>>>>

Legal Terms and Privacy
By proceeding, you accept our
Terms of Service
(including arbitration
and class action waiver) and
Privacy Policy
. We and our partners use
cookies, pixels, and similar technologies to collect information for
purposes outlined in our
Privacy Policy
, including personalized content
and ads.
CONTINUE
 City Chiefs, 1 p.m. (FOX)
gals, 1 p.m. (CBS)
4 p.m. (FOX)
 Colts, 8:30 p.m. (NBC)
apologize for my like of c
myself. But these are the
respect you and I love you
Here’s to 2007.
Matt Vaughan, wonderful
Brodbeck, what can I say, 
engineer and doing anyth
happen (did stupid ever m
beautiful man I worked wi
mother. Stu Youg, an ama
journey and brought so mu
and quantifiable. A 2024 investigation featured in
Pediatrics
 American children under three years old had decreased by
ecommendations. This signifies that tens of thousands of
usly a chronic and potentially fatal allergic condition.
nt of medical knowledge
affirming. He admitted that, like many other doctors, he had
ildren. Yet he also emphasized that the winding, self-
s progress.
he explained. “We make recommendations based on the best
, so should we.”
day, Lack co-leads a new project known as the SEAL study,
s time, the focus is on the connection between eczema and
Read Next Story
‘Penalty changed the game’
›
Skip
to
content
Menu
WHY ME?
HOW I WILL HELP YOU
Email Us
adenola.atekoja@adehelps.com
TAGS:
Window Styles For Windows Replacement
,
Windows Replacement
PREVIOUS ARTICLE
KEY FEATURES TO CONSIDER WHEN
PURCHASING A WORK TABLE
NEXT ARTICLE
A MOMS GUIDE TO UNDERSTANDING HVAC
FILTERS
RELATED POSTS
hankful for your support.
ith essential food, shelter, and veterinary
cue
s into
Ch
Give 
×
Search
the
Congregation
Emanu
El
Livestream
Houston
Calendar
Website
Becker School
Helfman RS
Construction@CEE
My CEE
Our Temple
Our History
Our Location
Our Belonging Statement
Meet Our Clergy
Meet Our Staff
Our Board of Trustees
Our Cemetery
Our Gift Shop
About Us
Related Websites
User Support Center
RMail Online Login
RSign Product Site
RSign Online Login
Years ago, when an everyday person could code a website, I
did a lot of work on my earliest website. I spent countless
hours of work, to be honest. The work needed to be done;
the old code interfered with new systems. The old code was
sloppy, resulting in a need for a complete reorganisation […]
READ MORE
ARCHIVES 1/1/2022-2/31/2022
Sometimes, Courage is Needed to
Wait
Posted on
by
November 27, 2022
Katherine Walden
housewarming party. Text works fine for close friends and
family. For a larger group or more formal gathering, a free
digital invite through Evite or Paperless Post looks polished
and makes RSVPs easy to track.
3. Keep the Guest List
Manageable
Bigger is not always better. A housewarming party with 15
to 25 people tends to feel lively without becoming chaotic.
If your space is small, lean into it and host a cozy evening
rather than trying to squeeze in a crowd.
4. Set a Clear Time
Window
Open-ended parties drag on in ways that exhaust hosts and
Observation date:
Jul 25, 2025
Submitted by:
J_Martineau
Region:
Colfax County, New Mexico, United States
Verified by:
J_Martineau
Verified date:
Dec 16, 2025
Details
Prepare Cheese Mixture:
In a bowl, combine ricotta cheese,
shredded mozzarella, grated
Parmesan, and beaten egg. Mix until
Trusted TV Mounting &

<<<<
>>>>

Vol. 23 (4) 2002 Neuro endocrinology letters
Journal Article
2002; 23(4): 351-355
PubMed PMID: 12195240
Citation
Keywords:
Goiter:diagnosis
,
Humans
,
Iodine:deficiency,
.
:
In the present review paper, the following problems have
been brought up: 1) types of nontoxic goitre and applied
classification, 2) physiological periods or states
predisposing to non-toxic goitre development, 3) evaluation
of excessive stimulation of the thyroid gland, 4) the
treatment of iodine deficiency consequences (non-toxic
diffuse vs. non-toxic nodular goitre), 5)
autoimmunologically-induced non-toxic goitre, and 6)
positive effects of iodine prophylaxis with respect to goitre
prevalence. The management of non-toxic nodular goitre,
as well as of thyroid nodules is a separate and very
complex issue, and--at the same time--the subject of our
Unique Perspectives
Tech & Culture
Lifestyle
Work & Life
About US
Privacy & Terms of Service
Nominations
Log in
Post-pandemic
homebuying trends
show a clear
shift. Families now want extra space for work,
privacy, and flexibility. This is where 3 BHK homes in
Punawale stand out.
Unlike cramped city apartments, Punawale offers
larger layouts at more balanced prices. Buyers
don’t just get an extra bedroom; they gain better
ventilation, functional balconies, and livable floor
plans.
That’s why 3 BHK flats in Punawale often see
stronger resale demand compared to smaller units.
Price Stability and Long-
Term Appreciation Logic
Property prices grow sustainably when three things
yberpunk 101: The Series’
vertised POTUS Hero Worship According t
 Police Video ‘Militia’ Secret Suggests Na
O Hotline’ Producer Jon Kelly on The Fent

<<<<

# YOUR INSTRUCTIONS
Copy the records word for word, beginning at the line that contains "Legal Terms and Privacy" and stopping after the line that contains "myself. But these are the".

# RESPONSE TO THIS EXERCISE
Legal Terms and Privacy
By proceeding, you accept our
Terms of Service
(including arbitration
and class action waiver) and
Privacy Policy
. We and our partners use
cookies, pixels, and similar technologies to collect information for
purposes outlined in our
Privacy Policy
, including personalized content
and ads.
CONTINUE
 City Chiefs, 1 p.m. (FOX)
gals, 1 p.m. (CBS)
4 p.m. (FOX)
 Colts, 8:30 p.m. (NBC)
apologize for my like of c
myself. But these are the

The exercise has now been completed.